Revolutionaries have long supported such struggles not only those led by fellow communists of various persuasions (Vietnam, North Korea, etc) but national bourgeois forces. Thus a policy of unified military opposition by the CCP and KMT to imperialist forces was appropriate, and was in the Chinese context in the 1930’s and 1940’s up to Pearl Harbor. The international implications of the Stalinist popular front policy however submerged the military question (as it did as well in Spain) to the political question.
Thus, no struggle for a Soviet China was sanctioned in this period but rather a simple fight for national self-determination. This shift was reflected most dramatically in the shift by the CCP in the critical peasant land policy where rather than the slogan “land to the tiller” (made famous by the Bolsheviks in the Russian context) the party pursued a policy of rent reduction. Guillermaz does a good job of detailing this and the internal struggles with the CCP over this policy which was a dramatic shift from the Kiangsi days. I will address that issue more fully at a later time when I review another book that describes these fights in more detail.
Finally, while we are discussing the question of the national right to self-determination in its pre-1949 Chinese application I should mention that our support for, or call for that right is not absolute. The right to national self-determination is one of the more important rights associated with the bourgeois revolutions. Thus it is a democratic rather than an explicitly socialist demand.

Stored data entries
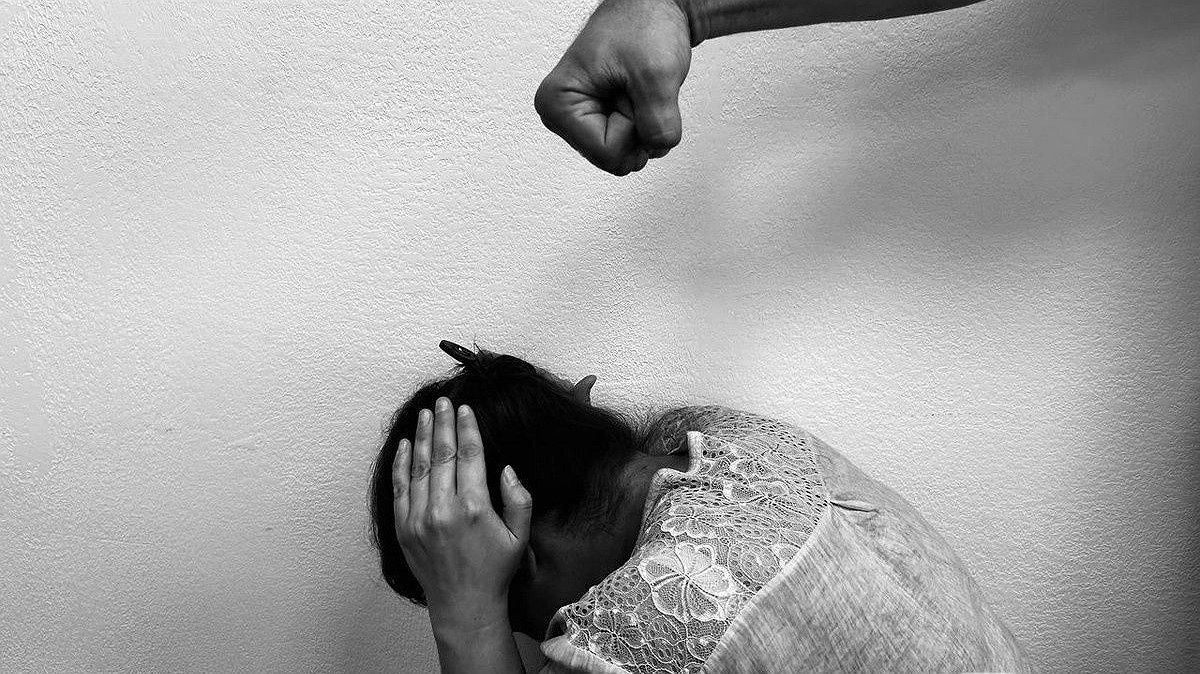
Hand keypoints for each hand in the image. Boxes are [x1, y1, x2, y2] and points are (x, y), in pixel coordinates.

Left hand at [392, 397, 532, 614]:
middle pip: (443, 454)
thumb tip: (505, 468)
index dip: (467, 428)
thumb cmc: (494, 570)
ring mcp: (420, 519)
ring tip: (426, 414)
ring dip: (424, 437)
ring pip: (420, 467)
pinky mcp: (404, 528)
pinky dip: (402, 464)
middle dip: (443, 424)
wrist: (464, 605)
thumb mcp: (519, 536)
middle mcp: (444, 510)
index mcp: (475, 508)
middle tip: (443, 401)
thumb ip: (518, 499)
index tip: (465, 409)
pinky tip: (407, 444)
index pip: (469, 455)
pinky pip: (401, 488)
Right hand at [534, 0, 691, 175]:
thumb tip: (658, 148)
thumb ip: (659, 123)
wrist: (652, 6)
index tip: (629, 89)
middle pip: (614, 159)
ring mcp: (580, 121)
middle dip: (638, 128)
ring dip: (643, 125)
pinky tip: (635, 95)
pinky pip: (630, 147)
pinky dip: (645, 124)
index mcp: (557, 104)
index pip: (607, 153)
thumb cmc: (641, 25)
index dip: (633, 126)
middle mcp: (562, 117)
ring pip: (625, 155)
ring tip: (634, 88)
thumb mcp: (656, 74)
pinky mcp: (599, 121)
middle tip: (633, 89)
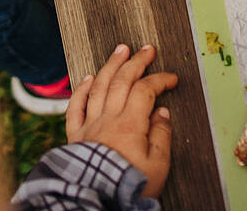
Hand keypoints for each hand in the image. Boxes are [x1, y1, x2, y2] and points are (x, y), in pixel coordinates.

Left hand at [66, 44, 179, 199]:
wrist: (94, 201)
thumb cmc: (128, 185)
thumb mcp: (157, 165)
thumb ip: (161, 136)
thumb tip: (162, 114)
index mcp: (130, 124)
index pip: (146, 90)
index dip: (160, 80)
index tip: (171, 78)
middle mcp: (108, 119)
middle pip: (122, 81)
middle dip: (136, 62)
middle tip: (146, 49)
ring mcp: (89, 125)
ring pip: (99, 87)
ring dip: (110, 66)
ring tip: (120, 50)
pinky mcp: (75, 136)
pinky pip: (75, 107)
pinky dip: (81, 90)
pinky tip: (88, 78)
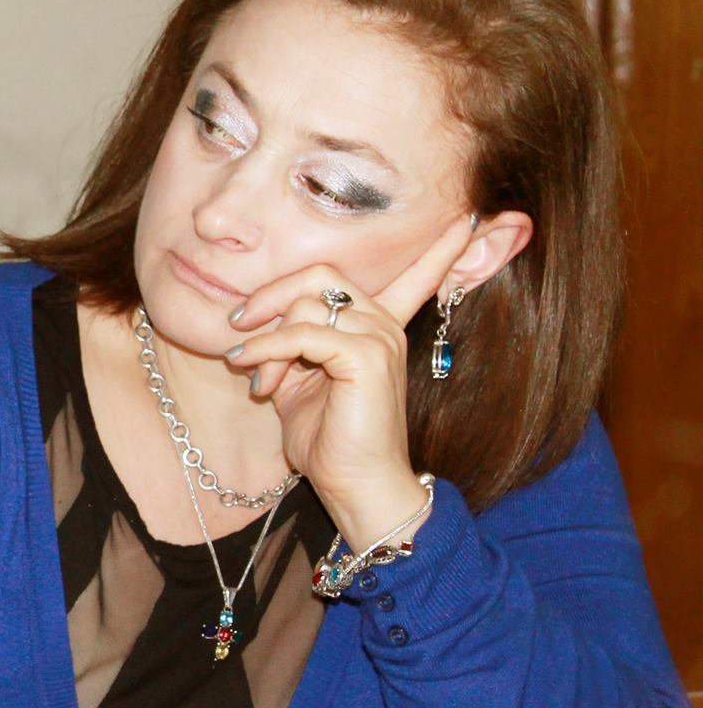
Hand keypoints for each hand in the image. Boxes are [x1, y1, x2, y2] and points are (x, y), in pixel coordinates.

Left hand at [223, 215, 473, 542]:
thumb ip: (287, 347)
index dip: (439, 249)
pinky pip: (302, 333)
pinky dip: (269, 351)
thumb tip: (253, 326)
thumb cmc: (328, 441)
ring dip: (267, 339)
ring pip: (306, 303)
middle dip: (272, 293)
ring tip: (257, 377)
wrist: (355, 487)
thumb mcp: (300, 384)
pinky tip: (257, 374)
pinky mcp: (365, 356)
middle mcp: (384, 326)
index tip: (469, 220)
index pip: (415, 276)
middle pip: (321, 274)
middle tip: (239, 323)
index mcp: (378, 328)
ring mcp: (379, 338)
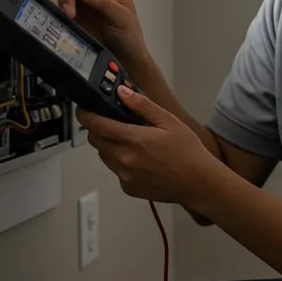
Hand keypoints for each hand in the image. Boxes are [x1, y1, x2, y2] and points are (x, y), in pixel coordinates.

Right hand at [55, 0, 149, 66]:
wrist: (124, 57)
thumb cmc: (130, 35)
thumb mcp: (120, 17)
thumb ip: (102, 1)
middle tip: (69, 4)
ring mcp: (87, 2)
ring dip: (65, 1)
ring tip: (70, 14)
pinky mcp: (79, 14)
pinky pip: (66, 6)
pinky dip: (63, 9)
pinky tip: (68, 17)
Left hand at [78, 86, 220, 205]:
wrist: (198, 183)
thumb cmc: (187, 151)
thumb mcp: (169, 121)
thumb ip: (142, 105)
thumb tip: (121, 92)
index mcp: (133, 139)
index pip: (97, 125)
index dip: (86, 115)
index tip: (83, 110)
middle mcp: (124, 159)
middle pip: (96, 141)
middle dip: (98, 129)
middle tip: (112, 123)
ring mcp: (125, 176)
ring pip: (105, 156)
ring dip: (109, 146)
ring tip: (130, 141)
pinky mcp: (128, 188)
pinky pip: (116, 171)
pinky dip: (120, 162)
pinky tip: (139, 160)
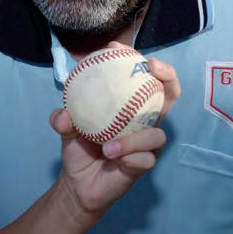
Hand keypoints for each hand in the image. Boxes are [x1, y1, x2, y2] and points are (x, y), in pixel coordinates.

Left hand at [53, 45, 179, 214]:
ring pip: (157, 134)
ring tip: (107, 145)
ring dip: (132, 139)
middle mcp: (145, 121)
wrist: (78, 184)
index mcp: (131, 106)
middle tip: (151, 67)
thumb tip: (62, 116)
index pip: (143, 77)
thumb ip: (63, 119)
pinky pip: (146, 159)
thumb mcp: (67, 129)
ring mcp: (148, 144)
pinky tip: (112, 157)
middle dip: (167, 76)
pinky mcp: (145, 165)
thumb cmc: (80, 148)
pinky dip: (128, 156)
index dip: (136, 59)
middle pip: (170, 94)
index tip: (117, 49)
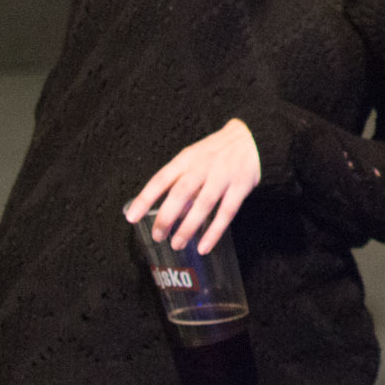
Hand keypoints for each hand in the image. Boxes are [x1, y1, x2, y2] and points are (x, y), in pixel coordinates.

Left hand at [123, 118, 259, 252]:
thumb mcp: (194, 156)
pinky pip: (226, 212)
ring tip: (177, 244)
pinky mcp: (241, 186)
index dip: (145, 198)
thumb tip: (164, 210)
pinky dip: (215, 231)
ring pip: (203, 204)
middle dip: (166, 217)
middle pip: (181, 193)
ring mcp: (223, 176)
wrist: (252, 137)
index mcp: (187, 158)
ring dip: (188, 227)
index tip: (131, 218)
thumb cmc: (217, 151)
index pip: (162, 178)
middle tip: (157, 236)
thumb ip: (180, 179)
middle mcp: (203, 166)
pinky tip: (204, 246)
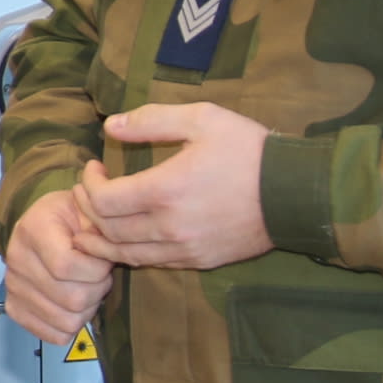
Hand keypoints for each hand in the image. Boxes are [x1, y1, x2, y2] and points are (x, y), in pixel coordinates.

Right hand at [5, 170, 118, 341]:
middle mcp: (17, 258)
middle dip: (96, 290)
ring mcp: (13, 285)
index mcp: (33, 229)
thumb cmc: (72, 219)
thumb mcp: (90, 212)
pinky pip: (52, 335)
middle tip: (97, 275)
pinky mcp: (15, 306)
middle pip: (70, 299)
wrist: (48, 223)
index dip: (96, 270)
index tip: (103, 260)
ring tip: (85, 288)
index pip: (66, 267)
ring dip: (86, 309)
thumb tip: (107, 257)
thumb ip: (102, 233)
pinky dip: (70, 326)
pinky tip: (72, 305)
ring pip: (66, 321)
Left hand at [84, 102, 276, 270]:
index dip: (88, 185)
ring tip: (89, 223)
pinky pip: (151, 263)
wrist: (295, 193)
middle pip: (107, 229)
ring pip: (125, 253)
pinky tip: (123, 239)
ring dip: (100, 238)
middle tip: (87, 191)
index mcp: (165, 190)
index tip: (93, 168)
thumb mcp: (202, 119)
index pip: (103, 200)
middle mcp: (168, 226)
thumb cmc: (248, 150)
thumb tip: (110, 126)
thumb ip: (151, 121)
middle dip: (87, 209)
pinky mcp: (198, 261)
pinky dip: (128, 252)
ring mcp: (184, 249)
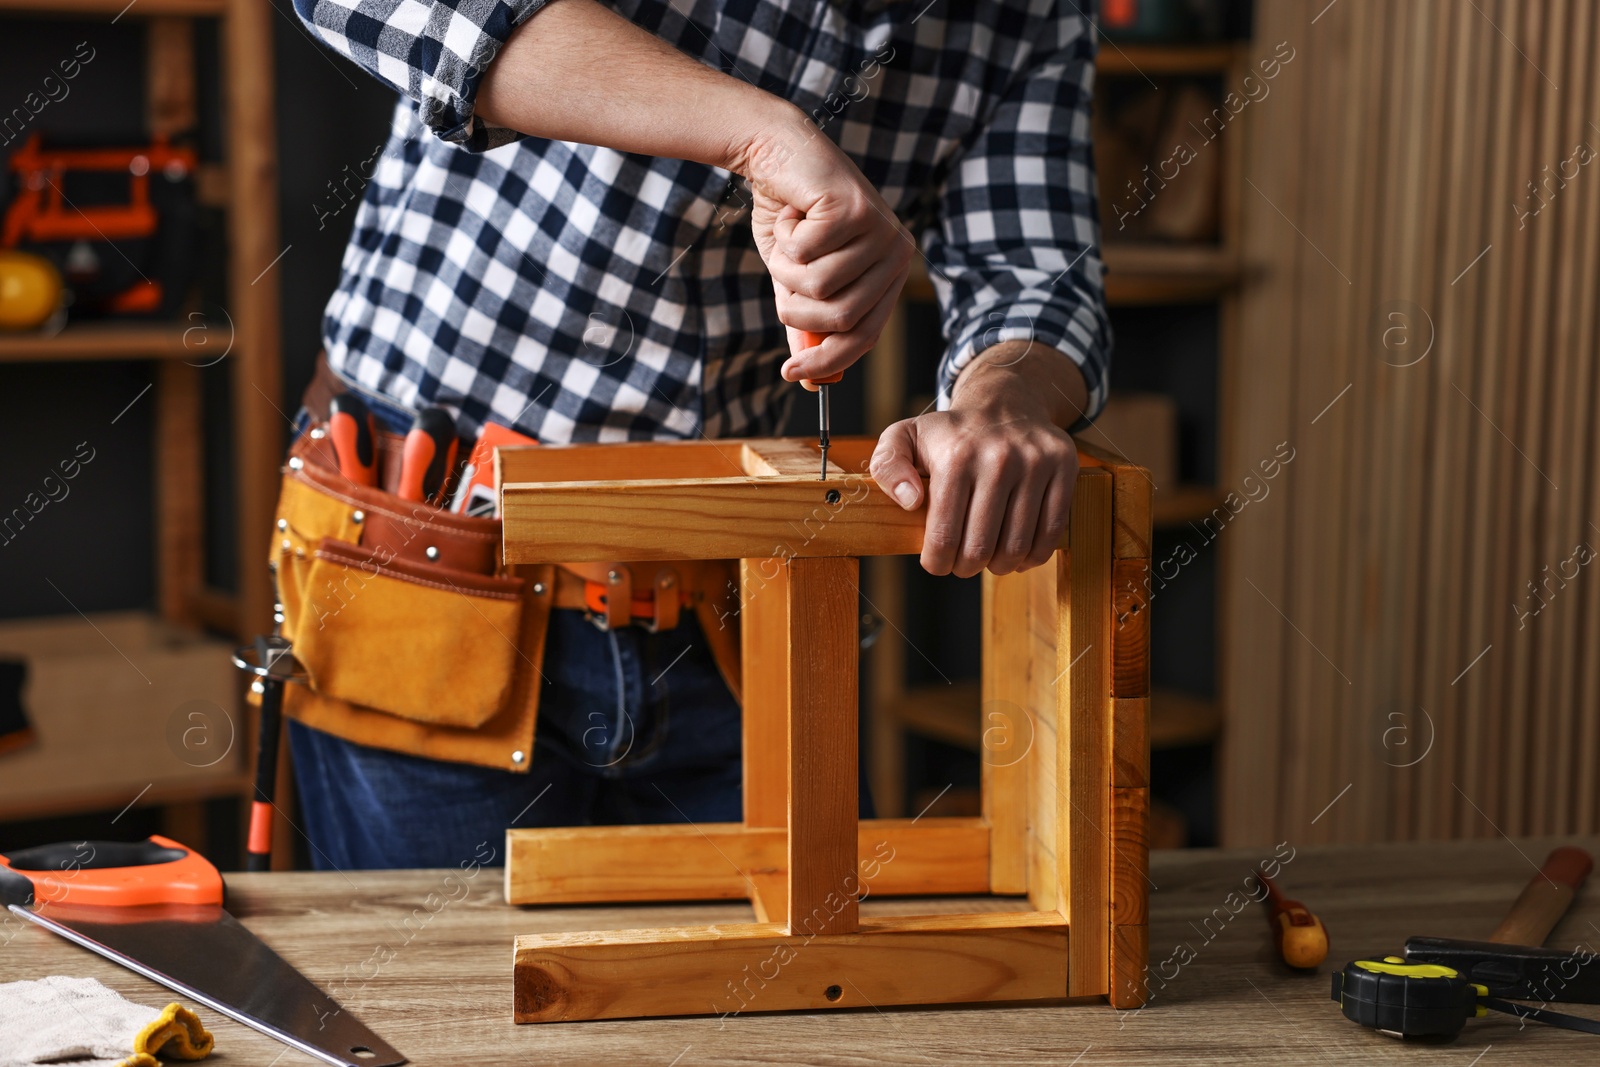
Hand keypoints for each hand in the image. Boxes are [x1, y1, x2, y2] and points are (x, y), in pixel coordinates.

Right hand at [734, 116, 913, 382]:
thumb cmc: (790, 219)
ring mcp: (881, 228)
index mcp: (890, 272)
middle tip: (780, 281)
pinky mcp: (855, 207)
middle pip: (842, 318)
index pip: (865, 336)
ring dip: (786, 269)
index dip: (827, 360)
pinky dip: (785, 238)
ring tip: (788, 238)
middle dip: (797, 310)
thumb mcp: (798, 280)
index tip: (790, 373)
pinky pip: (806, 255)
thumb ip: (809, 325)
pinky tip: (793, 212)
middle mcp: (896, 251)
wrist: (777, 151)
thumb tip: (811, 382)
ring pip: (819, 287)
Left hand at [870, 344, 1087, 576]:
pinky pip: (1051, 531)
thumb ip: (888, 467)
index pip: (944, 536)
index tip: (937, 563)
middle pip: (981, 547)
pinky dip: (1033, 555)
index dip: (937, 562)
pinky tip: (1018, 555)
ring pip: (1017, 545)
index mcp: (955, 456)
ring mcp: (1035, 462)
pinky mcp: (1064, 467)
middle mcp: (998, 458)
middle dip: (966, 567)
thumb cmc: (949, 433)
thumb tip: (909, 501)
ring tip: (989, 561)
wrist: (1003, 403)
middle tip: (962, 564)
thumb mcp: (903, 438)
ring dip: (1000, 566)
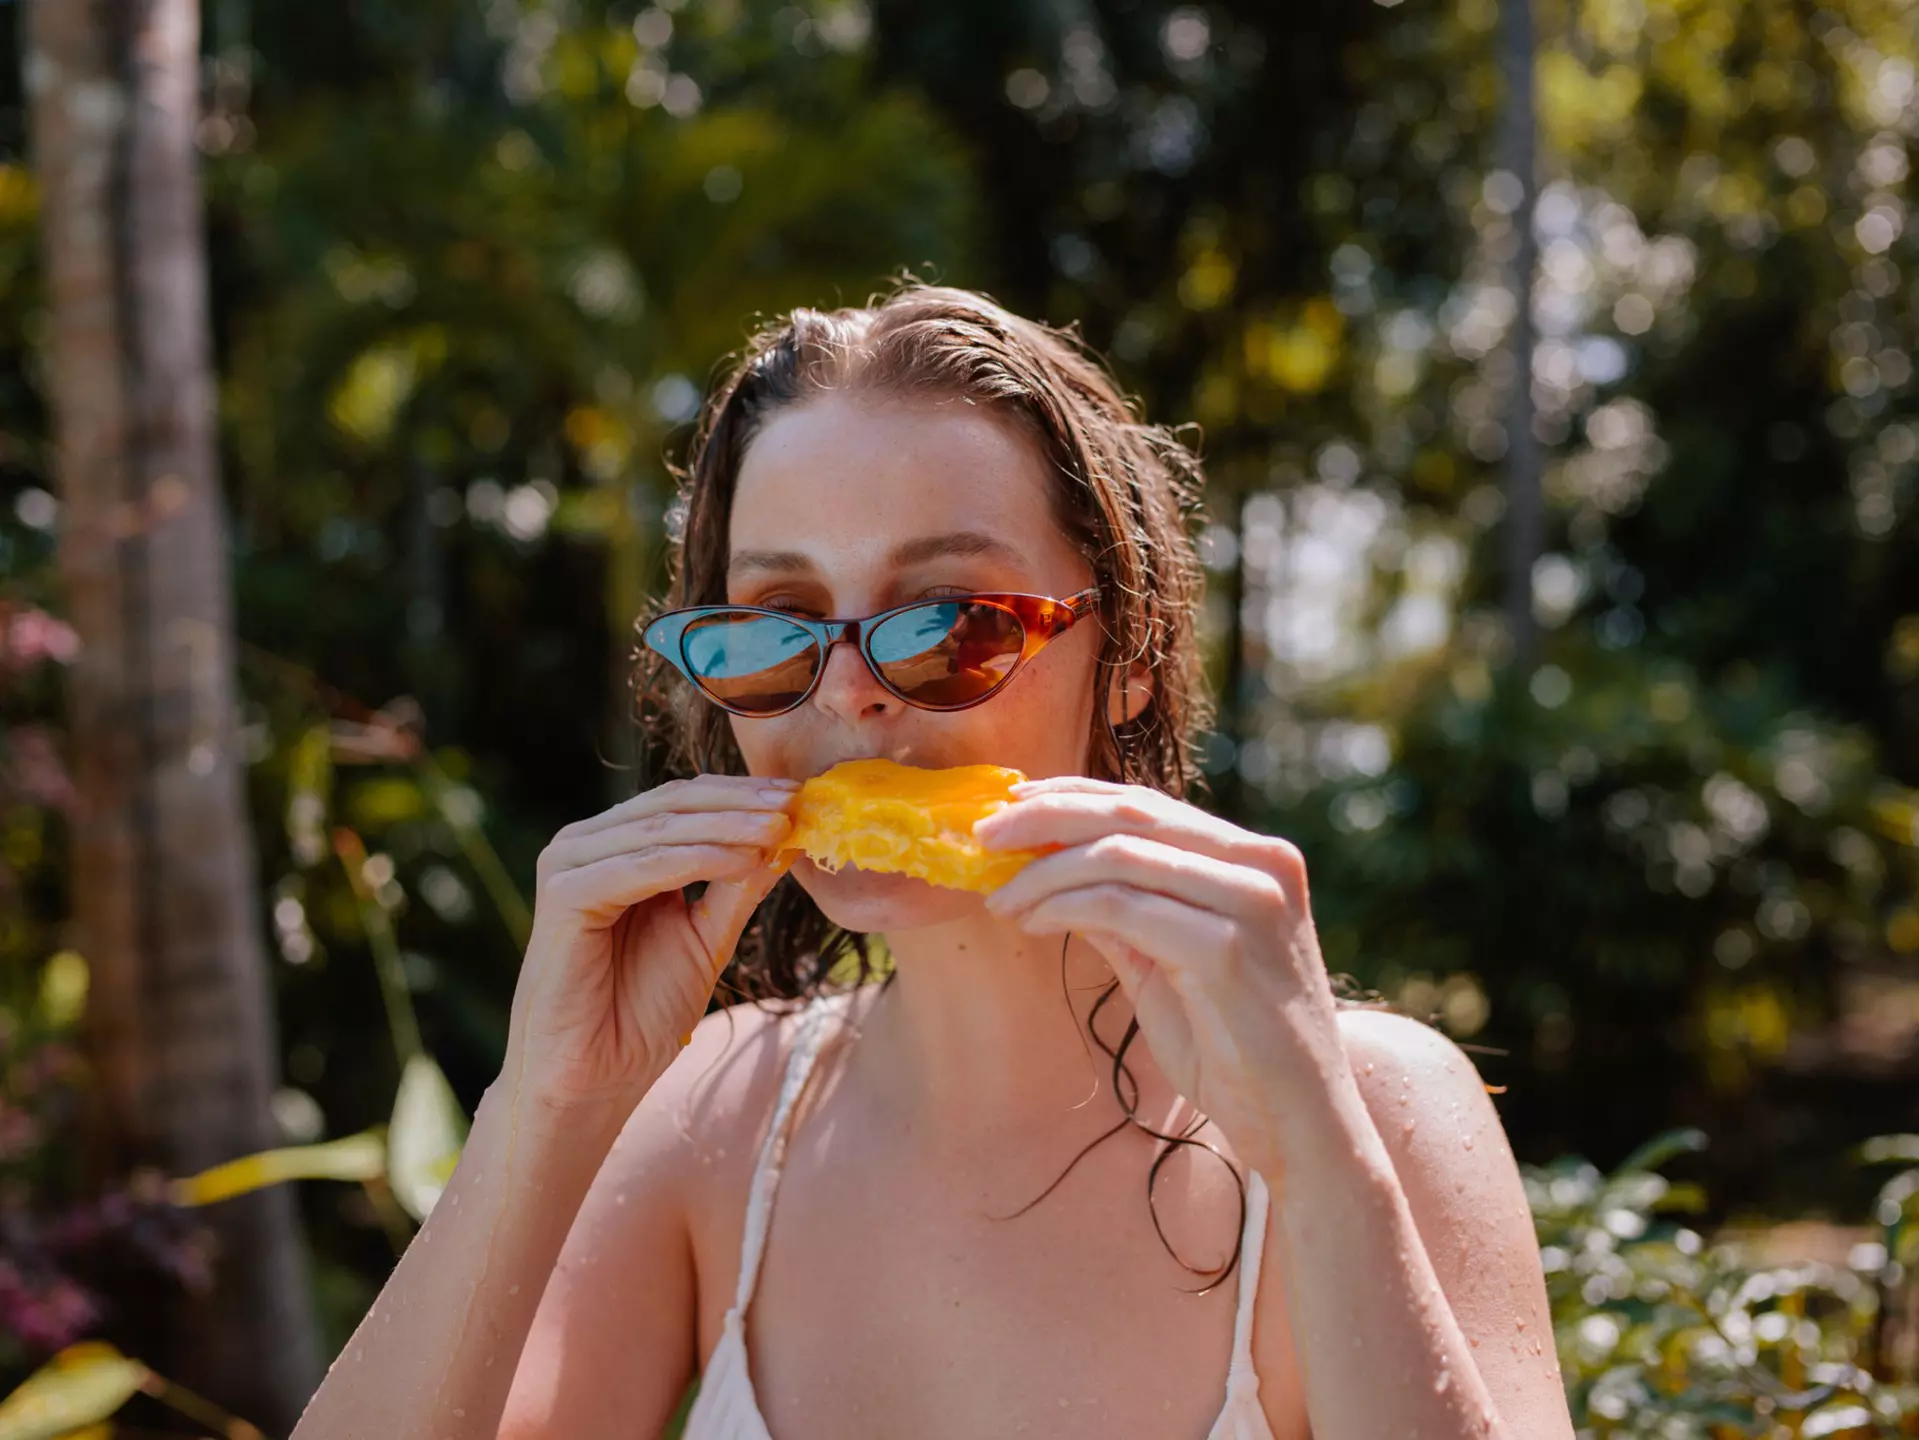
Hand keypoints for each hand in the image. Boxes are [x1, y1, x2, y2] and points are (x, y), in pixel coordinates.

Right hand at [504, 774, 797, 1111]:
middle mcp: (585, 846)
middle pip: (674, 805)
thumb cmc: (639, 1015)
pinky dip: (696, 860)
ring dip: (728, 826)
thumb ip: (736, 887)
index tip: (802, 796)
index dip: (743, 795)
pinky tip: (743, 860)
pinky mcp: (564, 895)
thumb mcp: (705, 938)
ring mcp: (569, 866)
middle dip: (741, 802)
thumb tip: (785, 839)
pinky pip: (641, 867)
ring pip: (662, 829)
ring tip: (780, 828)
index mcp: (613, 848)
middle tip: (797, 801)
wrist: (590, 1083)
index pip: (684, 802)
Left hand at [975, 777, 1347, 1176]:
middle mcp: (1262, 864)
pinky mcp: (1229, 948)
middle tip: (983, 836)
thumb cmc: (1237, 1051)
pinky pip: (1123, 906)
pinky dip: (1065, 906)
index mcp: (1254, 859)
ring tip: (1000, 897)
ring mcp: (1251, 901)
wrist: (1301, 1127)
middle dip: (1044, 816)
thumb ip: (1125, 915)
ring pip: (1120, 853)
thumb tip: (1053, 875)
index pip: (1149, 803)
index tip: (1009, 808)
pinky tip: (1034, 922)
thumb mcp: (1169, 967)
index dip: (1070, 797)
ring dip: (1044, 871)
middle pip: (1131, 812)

Task instructions:
a: In the passage on Chinese communist policy, what policy did the CCP pursue in place of the slogan "land to the tiller"?
b: Extend the passage on Chinese communist policy beyond its last sentence.

Answers below:
a: Rent reduction.

b:
Our approach, as least as I have come to look at it in going over the checkered history of this question in the international working class movement, is to take the national question off the table and put the class question to the fore. Sometimes the slogan cannot be applied in the context of a wider conflict. In the Chinese context the early self-contained struggle against Japanese imperialism made it applicable. Once the war in the Pacific turned into an inter-imperialist rivalry with the entry of the United States into the equation as de facto leader of Chinese KMT military forces (through the personal agency of General Stilwell as symbolic figure of that transference) then for socialist purposes the national question was off the agency. At that point continued support for that right gets one into a choice of which imperialist camp one wants to support. No thank you. In a further twist to the Chinese situation revolutionaries COULD support the CCP’s New Fourth Route and Eight Route Armies (essentially red armies) which were independently fighting the Japanese despite the formal arrangements with the KMT government.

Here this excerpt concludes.